We describe a recent method to show instability in Hamiltonian systems. The main hypothesis of the method is that some explicit transversality conditions – which can be verified in concrete systems by finite calculations – are satisfied.In particular, for several types of perturbations of integrable Hamiltonian systems, the hypothesis can be verified by just checking that some Melnikov-type integrals have non-degenerate zeros. This holds for Baire generic sets of perturbations in the $ C^r $-topology, for $ r \in [3, \infty) \cup \{\omega\} $. Our method does not require that the unperturbed Hamiltonian system is convex, or that the perturbation is polynomial, which are non-generic properties.Provided that the transversality conditions are verified, one concludes the existence of orbits which change the action coordinate by a quantity independent of the size of the perturbation.

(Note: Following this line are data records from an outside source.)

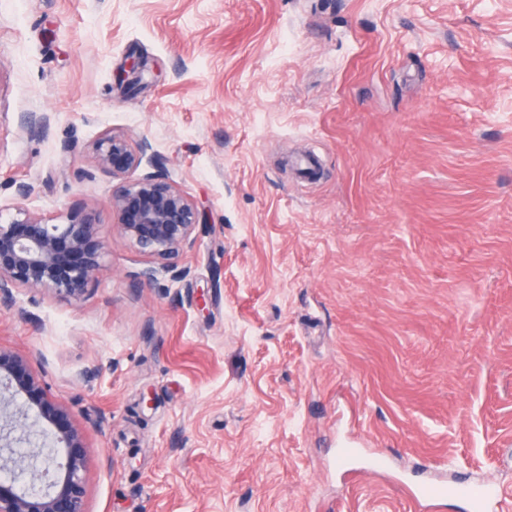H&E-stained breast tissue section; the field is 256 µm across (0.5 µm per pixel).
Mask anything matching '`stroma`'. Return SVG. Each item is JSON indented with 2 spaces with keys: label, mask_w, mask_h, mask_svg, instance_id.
<instances>
[{
  "label": "stroma",
  "mask_w": 512,
  "mask_h": 512,
  "mask_svg": "<svg viewBox=\"0 0 512 512\" xmlns=\"http://www.w3.org/2000/svg\"><path fill=\"white\" fill-rule=\"evenodd\" d=\"M111 131L206 218L176 270L113 225ZM19 207L106 245L81 297L0 307L87 512H416L419 460L512 504V0H0Z\"/></svg>",
  "instance_id": "35a3bbf8"
}]
</instances>
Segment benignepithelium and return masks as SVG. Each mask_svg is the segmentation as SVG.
<instances>
[{
	"instance_id": "benign-epithelium-1",
	"label": "benign epithelium",
	"mask_w": 512,
	"mask_h": 512,
	"mask_svg": "<svg viewBox=\"0 0 512 512\" xmlns=\"http://www.w3.org/2000/svg\"><path fill=\"white\" fill-rule=\"evenodd\" d=\"M146 63L135 60L118 80L127 88L139 84ZM147 143L107 132L94 145L96 168L112 175V215L119 234L142 252L166 264L192 249L203 224L197 204L162 174L148 172L127 181L138 169ZM105 243L92 212H71L64 223L19 208L0 222V306L13 307L12 289L52 290L81 296L101 269ZM53 426L62 457L44 451L32 437ZM26 443L24 474L32 489L0 481V512H86V446L68 423V412L33 374L28 360L0 349V466H15V445Z\"/></svg>"
}]
</instances>
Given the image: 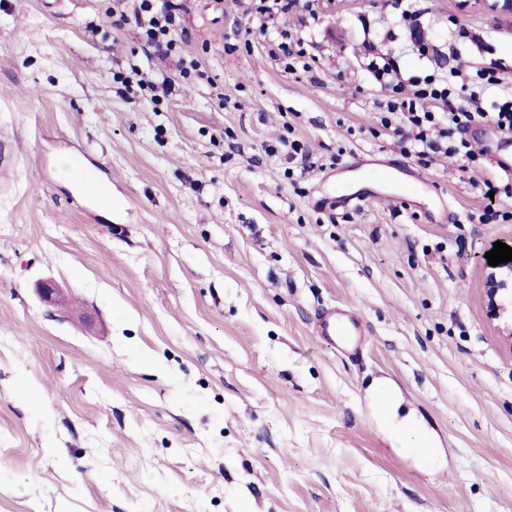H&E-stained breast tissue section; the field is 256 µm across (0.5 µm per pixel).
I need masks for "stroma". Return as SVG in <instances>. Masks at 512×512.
I'll return each mask as SVG.
<instances>
[{"label": "stroma", "mask_w": 512, "mask_h": 512, "mask_svg": "<svg viewBox=\"0 0 512 512\" xmlns=\"http://www.w3.org/2000/svg\"><path fill=\"white\" fill-rule=\"evenodd\" d=\"M178 2L164 56L113 0H0V512H512V344L478 260L512 239V196L508 220L466 219L512 136L452 130L495 146L469 168L406 153L369 68L391 59L409 93L462 68L493 109L512 14L298 0L263 32L260 0ZM161 73L156 102L139 78ZM69 152L111 213L59 176ZM382 163L411 199L323 205ZM332 307L362 318L358 355L315 334ZM380 383L393 413L371 405ZM405 423L422 446L395 447Z\"/></svg>", "instance_id": "obj_1"}]
</instances>
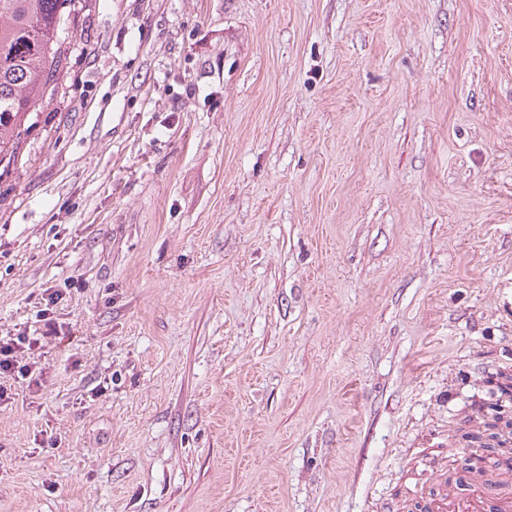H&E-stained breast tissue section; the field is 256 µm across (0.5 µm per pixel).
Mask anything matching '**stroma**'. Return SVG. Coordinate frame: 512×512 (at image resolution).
<instances>
[{"mask_svg": "<svg viewBox=\"0 0 512 512\" xmlns=\"http://www.w3.org/2000/svg\"><path fill=\"white\" fill-rule=\"evenodd\" d=\"M0 175V512H401L512 368V0H72ZM45 321L43 328L37 336H1L0 337V376L2 374L12 375L14 372L17 374L14 380L25 381L29 379L28 385L31 383L38 384L37 377L35 376V369L31 370L33 366L29 363L21 364L22 354L33 353L36 348L42 349L52 341L56 340L55 324L50 319L43 318ZM39 335V336H38ZM8 337V338H6ZM18 355L21 356V361L18 360ZM16 369V371H15Z\"/></svg>", "mask_w": 512, "mask_h": 512, "instance_id": "obj_1", "label": "stroma"}]
</instances>
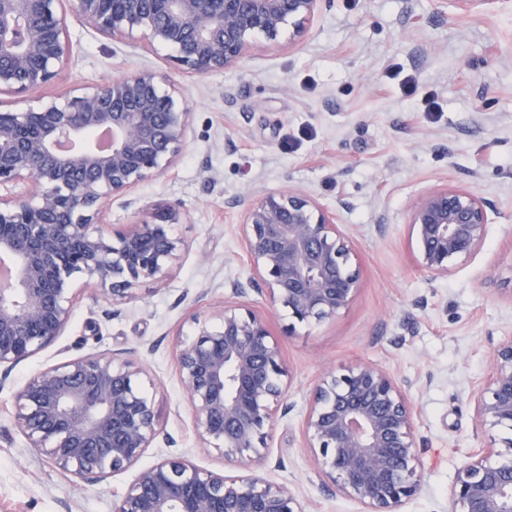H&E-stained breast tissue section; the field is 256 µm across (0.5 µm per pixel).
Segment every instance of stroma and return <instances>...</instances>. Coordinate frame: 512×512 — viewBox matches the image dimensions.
I'll return each instance as SVG.
<instances>
[{
	"label": "stroma",
	"instance_id": "obj_1",
	"mask_svg": "<svg viewBox=\"0 0 512 512\" xmlns=\"http://www.w3.org/2000/svg\"><path fill=\"white\" fill-rule=\"evenodd\" d=\"M72 53L59 80L32 100L100 86L141 70H167L173 50L115 44L75 11L66 13ZM192 111L184 151L167 175L143 183L144 210L115 201L110 224L152 221L180 204L173 230L186 251L165 289L142 284L114 304L82 289L72 320L49 348L17 365L0 387V512H113L134 481L70 479L27 448L11 399L44 366L90 352L123 353L151 377L146 389L161 440L141 460L173 454L228 475L259 472L288 484L316 512H364L323 480L303 446L312 390L328 369L357 362L386 369L418 409L424 492L403 512H448V489L480 448L470 396L492 373V351L512 336V11L464 14L446 0H333L294 44L256 37L240 68L206 77L175 74ZM447 183L491 205L481 249L445 277L420 270L408 206ZM297 188L337 207L354 242L362 287L336 319L291 326L287 312L248 283L241 199L250 189ZM265 316L290 371V412H277L270 452L258 466L200 448L174 344L191 317L218 323L224 304Z\"/></svg>",
	"mask_w": 512,
	"mask_h": 512
}]
</instances>
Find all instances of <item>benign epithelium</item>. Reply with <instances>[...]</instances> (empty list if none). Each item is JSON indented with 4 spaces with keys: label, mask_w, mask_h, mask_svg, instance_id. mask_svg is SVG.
<instances>
[{
    "label": "benign epithelium",
    "mask_w": 512,
    "mask_h": 512,
    "mask_svg": "<svg viewBox=\"0 0 512 512\" xmlns=\"http://www.w3.org/2000/svg\"><path fill=\"white\" fill-rule=\"evenodd\" d=\"M512 0H448L457 11L494 12ZM62 0H0V379L52 345L68 326L79 288L123 303L151 281L164 288L185 248L171 231L176 208L153 222L107 227L109 204L135 207V190L167 174L186 141L192 112L165 72L142 69L103 86L31 101L53 84L70 56ZM73 8L117 43L171 46L187 76L233 72L257 35L271 45L285 29L299 38L331 0H72ZM110 140L79 147L89 134ZM336 210L301 190L246 192L245 255L271 304L298 324L335 318L361 288L353 241ZM417 266L451 274L482 246L488 205L452 185L408 207ZM493 370L472 395L476 437L485 445L457 471L448 512H512V336L492 353ZM175 362L203 448L230 463L267 456L274 407L290 387L282 349L265 318L224 305L219 323L194 317ZM146 370L118 353H89L35 372L13 394L12 420L27 447L76 480L103 479L138 464L159 435ZM417 409L393 376L372 362L327 370L302 429L323 476L365 506L401 512L420 495ZM113 512H312L286 484L256 475L202 470L178 457L140 469Z\"/></svg>",
    "instance_id": "obj_1"
}]
</instances>
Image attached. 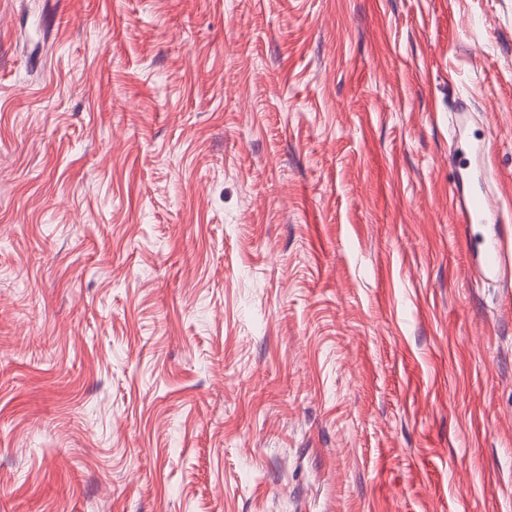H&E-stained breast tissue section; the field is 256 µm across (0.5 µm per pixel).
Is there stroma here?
<instances>
[{
    "label": "stroma",
    "instance_id": "stroma-1",
    "mask_svg": "<svg viewBox=\"0 0 512 512\" xmlns=\"http://www.w3.org/2000/svg\"><path fill=\"white\" fill-rule=\"evenodd\" d=\"M476 144L512 0H0V512H512ZM452 203H455V217L460 224H505L496 212V201L488 192H473L463 181H457L451 188Z\"/></svg>",
    "mask_w": 512,
    "mask_h": 512
}]
</instances>
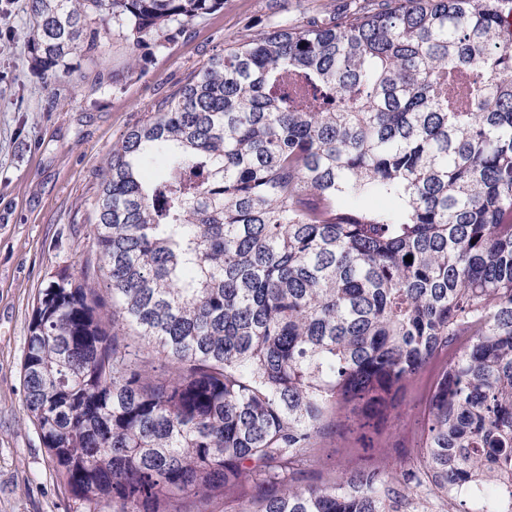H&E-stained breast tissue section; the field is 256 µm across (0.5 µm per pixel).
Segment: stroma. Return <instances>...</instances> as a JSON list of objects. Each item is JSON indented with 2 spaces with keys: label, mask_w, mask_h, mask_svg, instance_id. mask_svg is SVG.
I'll return each mask as SVG.
<instances>
[{
  "label": "stroma",
  "mask_w": 512,
  "mask_h": 512,
  "mask_svg": "<svg viewBox=\"0 0 512 512\" xmlns=\"http://www.w3.org/2000/svg\"><path fill=\"white\" fill-rule=\"evenodd\" d=\"M270 0H224L223 9L188 23L164 47H144L132 68L118 32L100 55L77 54L48 77L28 63L24 0H0V512H76L24 407L21 363L39 293L52 276L92 257L86 209L113 143L168 97L227 40L273 20ZM435 366L407 386L394 436L371 434L394 468L413 454Z\"/></svg>",
  "instance_id": "stroma-1"
}]
</instances>
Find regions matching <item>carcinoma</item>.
I'll use <instances>...</instances> for the list:
<instances>
[{
	"instance_id": "cac0c4a2",
	"label": "carcinoma",
	"mask_w": 512,
	"mask_h": 512,
	"mask_svg": "<svg viewBox=\"0 0 512 512\" xmlns=\"http://www.w3.org/2000/svg\"><path fill=\"white\" fill-rule=\"evenodd\" d=\"M222 8L25 0L29 64L53 73L116 29L136 66ZM509 16L356 0L274 22L112 145L98 272L41 291L22 362L86 512H512ZM431 363L418 467H324V438L385 419Z\"/></svg>"
}]
</instances>
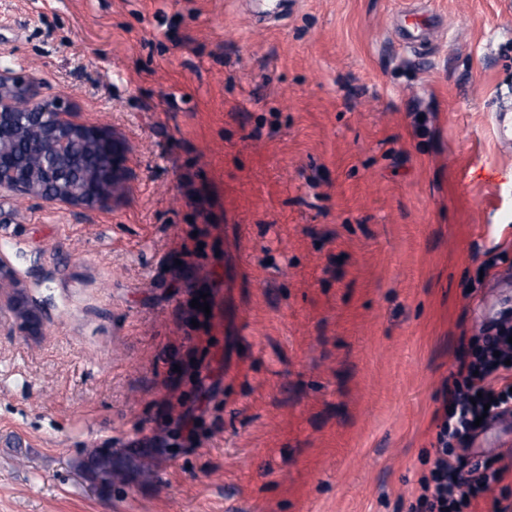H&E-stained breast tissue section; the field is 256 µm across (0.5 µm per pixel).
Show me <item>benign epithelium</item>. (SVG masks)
Listing matches in <instances>:
<instances>
[{
    "label": "benign epithelium",
    "mask_w": 512,
    "mask_h": 512,
    "mask_svg": "<svg viewBox=\"0 0 512 512\" xmlns=\"http://www.w3.org/2000/svg\"><path fill=\"white\" fill-rule=\"evenodd\" d=\"M62 96L42 97L26 69L0 67V193L30 195L50 203L94 205L112 196L124 176L121 143L102 129L78 123ZM40 156L50 185L40 184L35 171L17 168L7 147L23 134ZM88 144L94 173L84 175V162L72 155L70 144Z\"/></svg>",
    "instance_id": "7a95c632"
}]
</instances>
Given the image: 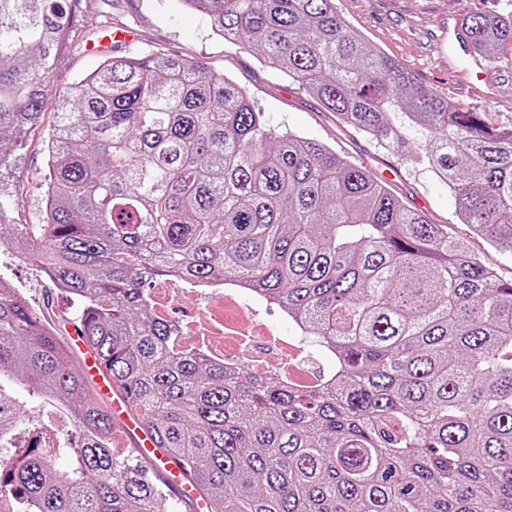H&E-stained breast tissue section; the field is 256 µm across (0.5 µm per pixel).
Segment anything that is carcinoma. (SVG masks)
Instances as JSON below:
<instances>
[{"mask_svg":"<svg viewBox=\"0 0 512 512\" xmlns=\"http://www.w3.org/2000/svg\"><path fill=\"white\" fill-rule=\"evenodd\" d=\"M337 120L401 148L461 223L512 254V128L371 49L335 0H182ZM475 52L512 15L466 19ZM70 0H0V168L37 126ZM40 233L0 203V244L78 303V335L193 494L183 512H512V281L326 144L271 128L184 56L105 58L58 93ZM234 280L332 356L301 383L186 343L148 284ZM21 384L70 424L56 449ZM121 430L62 337L0 278V495L22 512H170L161 461Z\"/></svg>","mask_w":512,"mask_h":512,"instance_id":"cac0c4a2","label":"carcinoma"}]
</instances>
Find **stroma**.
<instances>
[{"instance_id":"obj_1","label":"stroma","mask_w":512,"mask_h":512,"mask_svg":"<svg viewBox=\"0 0 512 512\" xmlns=\"http://www.w3.org/2000/svg\"><path fill=\"white\" fill-rule=\"evenodd\" d=\"M337 11L368 44L395 59L420 85L448 97L462 107L487 115L497 127L512 126V45L500 48L496 60L486 62L487 79L475 82L465 57L454 55L449 28L474 13L512 12V0H335ZM73 32L57 55L50 83L62 91L94 71L103 55L124 56L151 51L174 52L195 59L209 70L231 77L246 88L269 125L293 130L320 141L356 165L368 169L412 209L433 223L444 225L449 236L462 239L495 267L499 277L512 280V256L474 236L456 216V201L446 185L423 167L404 163L399 154L383 148L373 137L338 123L320 101L283 71L264 65L256 52L216 37L209 21L186 12L181 0H97L87 9L84 0L72 4ZM111 17L115 27L129 28L134 40L114 44L105 54L92 52L103 33L100 22ZM54 122V104L46 102L42 122L22 145L13 147L0 168V200L19 198L14 221L37 226L41 222L45 158L41 140ZM0 277L20 288L33 309L68 336L58 323L62 312L77 305L53 293L35 267L19 260L8 245L0 246Z\"/></svg>"}]
</instances>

In fact, one can obtain orbits that follow any path in action space, up to an error decreasing with the size of the perturbation.

中文翻译：

---

哈密​​顿系统中不稳定性的一般机制：沿常双曲不变流形跳过

我们描述了一种新方法来显示哈密顿系统中的不稳定性。该方法的主要假设是，可以满足某些明确的横向条件（可以通过有限计算在混凝土系统中进行验证）。特别是对于可微积分哈密顿系统的几种类型的摄动，可以通过仅检查某些条件来验证该假设。 Melnikov型积分具有非简并零。对于$ C ^ r $拓扑中的Baire通用扰动集，在[3，\ infty）\ cup \ {\ omega \} $中，$ r \ in成立。我们的方法不需要非扰动的哈密顿系统是凸的，也不需要扰动是多项式的，这是非一般性质。只要证明了横向条件，一个结论是存在轨道，该轨道改变作用坐标的量与扰动的大小无关。实际上，人们可以获得在动作空间中遵循任何路径的轨道，误差随着扰动的大小而减小。